Soru ve sorun şu :
Seçim sonuçlarını elektronik ortamda belirleyen bir sistemde, oyları ve sonucu değiştirecek bir düzenek kurulabilir mi ?
Yani vatandaş istediği kadar, istediği partiye oy versin. Sandığa yansıyan seçim sonuçları internet kanalı ile yollanırken değiştirilebilir mi ?.
Hani eskiden bir şarkı vardı “Telgrafın tellerine kuşlar mı konar, insan sevdiğine böyle mi yanar” diye.
İşte o hesap, internetin sanal tellerine kuşlar konar ve verilen oylar kül olur, yanar.
Zira çağımızda devlet bile sanal oldu.
e-Devlet; tüm kamu hizmetlerine tek bir noktadan erişim olanağı sağlayan büyük bir internet sitesi olarak tanımlanıyor.
Yani “elektronik ortamda devlet.”
Bilgisayar başına oturuyorsunuz, internet kanalı ile sanal bir ortamda, sanal devletle tanışıyorsunuz.
Türkiye’nin en büyük üç e-Devlet projesini MERNİS, UYAP ve SEÇSİS oluşturuyor.
MERNİS, Merkezi Nüfus İdare Sisteminin ilk harflerinden oluşan bir kelime. MERNİS Projesi kapsamında Türkiye Cumhuriyeti’nin tüm vatandaşlarına 11 haneden oluşan bir sayısal kimlik numarası verilip “fişlenerek” nüfus veri tabanı oluşturulup bütün iş ve işlemleri tek bir elden takip edilebiliyor. Projeye başlandığı 1960’lı yıllardan bu yana sistem veri tabanına girilen ölü ve sağ kişi sayısı 120 milyonu geçmiş durumda. Türkiye’nin nüfusu 75 milyon, kayıtlı kişi sayısı 120 milyon. İş daha burada çatallaşıyor.

..............................

Görev: Elektronik seçim ve e-Devlet üzerine olan metin, Türkiye'nin en büyük e-Devlet projeleri olarak hangi projeleri sayıyor? Hepsini listeleyin.

Mekânsal ilişki verileri:
..............................

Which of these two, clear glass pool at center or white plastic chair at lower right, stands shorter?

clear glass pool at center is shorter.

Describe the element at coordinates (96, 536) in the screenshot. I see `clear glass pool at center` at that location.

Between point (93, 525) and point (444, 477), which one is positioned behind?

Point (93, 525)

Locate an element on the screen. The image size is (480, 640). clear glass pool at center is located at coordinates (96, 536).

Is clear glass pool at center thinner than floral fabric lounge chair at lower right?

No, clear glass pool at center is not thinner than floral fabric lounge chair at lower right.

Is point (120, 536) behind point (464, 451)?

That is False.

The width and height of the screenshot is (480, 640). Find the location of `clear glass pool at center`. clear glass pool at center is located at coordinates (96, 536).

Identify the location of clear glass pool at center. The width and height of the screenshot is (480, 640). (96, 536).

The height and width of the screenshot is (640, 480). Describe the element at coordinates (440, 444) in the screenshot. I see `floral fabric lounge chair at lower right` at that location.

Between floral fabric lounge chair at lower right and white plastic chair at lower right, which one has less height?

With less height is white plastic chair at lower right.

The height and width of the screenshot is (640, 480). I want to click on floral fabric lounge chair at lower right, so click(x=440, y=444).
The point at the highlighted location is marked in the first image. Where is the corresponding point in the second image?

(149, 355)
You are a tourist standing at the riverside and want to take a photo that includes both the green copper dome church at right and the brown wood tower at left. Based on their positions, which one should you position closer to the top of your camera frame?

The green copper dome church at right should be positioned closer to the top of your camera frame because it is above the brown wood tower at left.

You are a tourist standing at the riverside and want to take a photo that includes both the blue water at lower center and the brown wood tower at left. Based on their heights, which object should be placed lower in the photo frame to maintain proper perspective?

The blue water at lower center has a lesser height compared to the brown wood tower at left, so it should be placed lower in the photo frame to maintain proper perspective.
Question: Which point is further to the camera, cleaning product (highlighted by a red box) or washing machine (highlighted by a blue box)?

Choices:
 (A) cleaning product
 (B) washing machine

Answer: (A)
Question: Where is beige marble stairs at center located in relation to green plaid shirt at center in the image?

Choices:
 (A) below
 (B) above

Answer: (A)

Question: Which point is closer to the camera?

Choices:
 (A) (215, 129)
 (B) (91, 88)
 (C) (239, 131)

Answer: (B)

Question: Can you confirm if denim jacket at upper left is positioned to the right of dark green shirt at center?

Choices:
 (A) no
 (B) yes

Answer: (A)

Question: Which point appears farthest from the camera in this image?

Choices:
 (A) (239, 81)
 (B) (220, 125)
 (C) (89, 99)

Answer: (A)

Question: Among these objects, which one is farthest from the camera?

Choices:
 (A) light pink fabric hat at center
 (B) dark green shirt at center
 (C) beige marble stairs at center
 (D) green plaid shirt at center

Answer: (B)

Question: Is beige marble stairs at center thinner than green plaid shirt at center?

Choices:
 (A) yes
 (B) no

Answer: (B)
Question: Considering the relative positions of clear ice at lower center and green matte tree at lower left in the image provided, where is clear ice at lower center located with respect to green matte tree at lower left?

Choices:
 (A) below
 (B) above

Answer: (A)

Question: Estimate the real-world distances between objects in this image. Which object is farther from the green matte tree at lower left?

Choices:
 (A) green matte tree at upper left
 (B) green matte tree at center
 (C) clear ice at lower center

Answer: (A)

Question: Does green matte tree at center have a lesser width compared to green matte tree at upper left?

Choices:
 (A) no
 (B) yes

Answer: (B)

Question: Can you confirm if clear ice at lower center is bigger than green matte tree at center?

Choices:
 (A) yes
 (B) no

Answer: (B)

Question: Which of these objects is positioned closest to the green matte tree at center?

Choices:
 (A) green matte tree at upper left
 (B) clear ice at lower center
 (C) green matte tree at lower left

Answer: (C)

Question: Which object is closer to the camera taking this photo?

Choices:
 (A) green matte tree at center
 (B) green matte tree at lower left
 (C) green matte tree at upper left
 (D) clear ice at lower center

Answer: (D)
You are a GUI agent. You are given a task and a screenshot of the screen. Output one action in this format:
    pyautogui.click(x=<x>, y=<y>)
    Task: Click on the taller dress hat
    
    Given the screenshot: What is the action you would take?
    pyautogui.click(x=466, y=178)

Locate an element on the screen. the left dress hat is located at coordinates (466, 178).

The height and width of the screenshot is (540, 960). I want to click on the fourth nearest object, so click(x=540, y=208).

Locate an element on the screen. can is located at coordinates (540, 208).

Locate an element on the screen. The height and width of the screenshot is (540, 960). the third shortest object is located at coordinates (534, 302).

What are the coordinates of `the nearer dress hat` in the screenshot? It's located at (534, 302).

..............................

Görevin yanıtı: MERNİS, UYAP, SEÇSİS